Will converting every organization into an e-organization result in the transition of a society to a Knowledge Society (k-society)? This report, by the United Nations Department of Economic and Social Affairs, comes to the conclusion that this will not be the case. 

By the turn of the century, humanity had learned how to mass-produce knowledge. This new skill had been invented and successfully tested in the environment of private business enterprise and market economy. However, it is generic in nature. It combines the capacities of modern ICT with information and group thinking organized in 'shared spaces for knowledge creation'.

The report:

  • recognizes the existence of tension between society on one hand and new technology (modern ICT) and techniques for (mass-) development of knowledge (via 'shared spaces for knowledge creation') on the other.
  • maintains that any society can successfully cope with this tension by setting up institutions and organizations that enable people and information to develop without limits, and that open opportunities for all kinds of knowledge to be mass-produced and mass-utilized throughout the society as a whole. The Report interprets a society that follows this path as a Knowledge Society.
  • identifies the development of people as citizens and the development of democracy as effective conduits for achieving this transformation.
  • suggests that at its best, the Knowledge Society involves all members of a community in knowledge creation and utilization; it supports the goal of high quality and safety of life for all people everywhere.

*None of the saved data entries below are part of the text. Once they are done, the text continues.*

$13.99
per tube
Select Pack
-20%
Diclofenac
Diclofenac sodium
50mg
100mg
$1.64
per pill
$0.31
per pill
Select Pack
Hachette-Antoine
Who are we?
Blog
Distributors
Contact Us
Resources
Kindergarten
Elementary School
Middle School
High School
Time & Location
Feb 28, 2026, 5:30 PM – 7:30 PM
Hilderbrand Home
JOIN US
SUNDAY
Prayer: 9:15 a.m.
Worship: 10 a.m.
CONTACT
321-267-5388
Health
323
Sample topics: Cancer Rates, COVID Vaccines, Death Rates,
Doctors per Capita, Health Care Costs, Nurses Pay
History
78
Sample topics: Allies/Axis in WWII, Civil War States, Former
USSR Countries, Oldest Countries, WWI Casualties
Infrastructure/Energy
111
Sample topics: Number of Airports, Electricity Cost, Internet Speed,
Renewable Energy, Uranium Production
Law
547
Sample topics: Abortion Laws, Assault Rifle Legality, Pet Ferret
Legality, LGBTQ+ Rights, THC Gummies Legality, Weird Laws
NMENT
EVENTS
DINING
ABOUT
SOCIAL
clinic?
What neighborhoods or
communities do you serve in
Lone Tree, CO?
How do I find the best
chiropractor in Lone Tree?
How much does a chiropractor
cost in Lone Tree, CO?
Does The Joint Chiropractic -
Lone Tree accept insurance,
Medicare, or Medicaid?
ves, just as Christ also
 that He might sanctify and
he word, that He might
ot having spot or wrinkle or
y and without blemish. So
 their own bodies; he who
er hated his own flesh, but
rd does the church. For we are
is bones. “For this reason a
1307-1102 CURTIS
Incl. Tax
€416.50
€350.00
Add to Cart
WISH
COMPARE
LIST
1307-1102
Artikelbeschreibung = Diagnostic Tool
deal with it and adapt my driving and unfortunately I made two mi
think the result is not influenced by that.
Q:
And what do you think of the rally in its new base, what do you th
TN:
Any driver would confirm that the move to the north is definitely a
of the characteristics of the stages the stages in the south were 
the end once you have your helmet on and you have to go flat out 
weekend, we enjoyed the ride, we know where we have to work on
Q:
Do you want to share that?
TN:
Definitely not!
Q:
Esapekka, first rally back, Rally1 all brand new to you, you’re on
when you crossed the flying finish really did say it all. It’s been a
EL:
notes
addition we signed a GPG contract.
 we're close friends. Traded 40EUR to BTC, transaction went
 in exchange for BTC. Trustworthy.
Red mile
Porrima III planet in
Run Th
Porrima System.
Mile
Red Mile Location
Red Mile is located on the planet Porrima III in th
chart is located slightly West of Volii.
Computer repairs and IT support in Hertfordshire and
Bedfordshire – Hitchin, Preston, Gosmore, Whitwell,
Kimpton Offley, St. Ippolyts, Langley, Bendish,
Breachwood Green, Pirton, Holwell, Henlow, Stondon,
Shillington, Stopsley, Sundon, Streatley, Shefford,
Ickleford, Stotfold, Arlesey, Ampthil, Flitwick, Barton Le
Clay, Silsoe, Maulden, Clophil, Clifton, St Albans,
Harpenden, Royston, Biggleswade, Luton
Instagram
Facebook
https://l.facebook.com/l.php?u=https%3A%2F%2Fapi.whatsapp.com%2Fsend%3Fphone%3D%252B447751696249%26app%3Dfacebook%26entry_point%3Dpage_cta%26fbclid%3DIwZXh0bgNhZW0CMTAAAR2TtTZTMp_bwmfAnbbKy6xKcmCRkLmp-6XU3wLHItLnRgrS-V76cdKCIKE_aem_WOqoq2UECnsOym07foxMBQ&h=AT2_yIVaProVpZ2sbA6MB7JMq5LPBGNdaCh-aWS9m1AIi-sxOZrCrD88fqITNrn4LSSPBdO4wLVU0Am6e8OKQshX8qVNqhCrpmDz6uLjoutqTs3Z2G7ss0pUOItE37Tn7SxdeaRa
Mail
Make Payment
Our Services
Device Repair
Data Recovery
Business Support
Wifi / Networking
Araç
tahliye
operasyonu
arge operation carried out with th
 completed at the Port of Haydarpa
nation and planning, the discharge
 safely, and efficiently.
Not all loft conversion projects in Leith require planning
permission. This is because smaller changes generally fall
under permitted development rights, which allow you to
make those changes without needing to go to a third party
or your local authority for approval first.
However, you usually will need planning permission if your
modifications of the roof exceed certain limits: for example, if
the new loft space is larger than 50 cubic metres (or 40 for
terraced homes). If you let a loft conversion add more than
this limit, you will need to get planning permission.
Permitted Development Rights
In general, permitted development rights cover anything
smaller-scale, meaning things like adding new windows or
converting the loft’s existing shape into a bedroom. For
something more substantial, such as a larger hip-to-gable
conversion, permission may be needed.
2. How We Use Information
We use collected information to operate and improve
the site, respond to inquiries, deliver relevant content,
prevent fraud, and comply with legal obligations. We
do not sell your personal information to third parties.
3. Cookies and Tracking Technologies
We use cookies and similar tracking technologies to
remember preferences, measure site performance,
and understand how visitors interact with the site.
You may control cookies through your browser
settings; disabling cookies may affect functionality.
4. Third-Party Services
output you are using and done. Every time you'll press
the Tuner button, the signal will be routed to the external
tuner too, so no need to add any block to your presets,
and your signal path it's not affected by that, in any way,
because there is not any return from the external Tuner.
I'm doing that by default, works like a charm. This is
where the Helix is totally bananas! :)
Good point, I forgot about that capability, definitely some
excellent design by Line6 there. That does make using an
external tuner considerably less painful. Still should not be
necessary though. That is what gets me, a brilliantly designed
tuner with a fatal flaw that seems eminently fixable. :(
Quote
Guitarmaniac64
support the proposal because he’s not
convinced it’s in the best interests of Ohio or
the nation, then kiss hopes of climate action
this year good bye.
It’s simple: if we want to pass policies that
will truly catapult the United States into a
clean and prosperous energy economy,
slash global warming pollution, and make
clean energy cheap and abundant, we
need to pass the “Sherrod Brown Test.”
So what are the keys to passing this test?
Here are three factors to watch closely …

The report attempts to establish how governments can lead and how societies can organize for this transformation. While the recipe seems complex, it is based on four key assumptions:

  1. In the process of knowledge development, there are two main assets that can develop ad indefinitum: people (all people everywhere, even "the others" who, like poor people, hitherto have been treated as dangerous deviants) as creative beings and carriers of tacit knowledge; and, information (explicit knowledge) that triggers people’s creative reflection, leading to the appearance of 'new meaning'.
  2. The skill to mass-produce knowledge is being brought to fruition in a world that is organized predominantly into market democracies. The social institutions of the currently existing democracies and currently existing markets must allow (or be transformed to allow) limitless development and use in the process of knowledge development of people and information. This poses a challenge as the currently existing democracies feature minorities with narrow encompassing interests that are allowed, by lack of genuine participation, to control public power and to channel in a disproportionate way, public resources and developmental opportunities in their own direction. This translates into limited developmental opportunities for many (or most) that happen to be on the other side of the power divide. And, the currently existing markets are addicted to an easy opportunity to split the total cost of the production of many goods and services into two parts. One part (the smaller, the better) is used to calculate the price at which the goods and services are offered on the market. The other one (as large as the producer can get away with) is usually referred to as "negative externalities". The net negative externalities constitute the loss to society as a whole. They translate into limited development opportunities for people and gradually increasing stress on the biosphere. In the post-modern world, in which mass-produced knowledge 'to do' offers investment opportunities in products with high risk content, they add a concern about 'human safety' and 'safety of life' in general to the traditional development agenda that, until now, has been predominantly focused on achieving 'high quality' of life.
  3. To be a smart knowledge society (as distinct from a nominal or warped knowledge society), it is not enough to be rich in main assets and to take care of their development. A new sense of direction in development and a commitment to this new direction must assure high levels of quality and safety of life. Mass production of the knowledge 'to do', piling up technological innovations, and converting them into products and services in the framework of the Knowledge Economy managed by the currently existing market does not by itself assure high levels of quality and safety of life for all people everywhere. The new direction in development can be formulated on the basis of using the techniques and means to mass-produce knowledge to turn out and apply the knowledge 'to be', 'to co-exist' and 'to maintain developmental equilibrium'.
  4. And finally, deployment of modern ICT in the context of knowledge development allows the addition of the prefix "mass-" to the production, diffusion and utilization of knowledge. However, as illustrated below, in the future, ICT as a means for accelerating production of knowledge is a resource whose impact on this process will diminish and stabilize as a constant. People are the only factor for accelerating the development of knowledge that is not finite and will not become obsolete.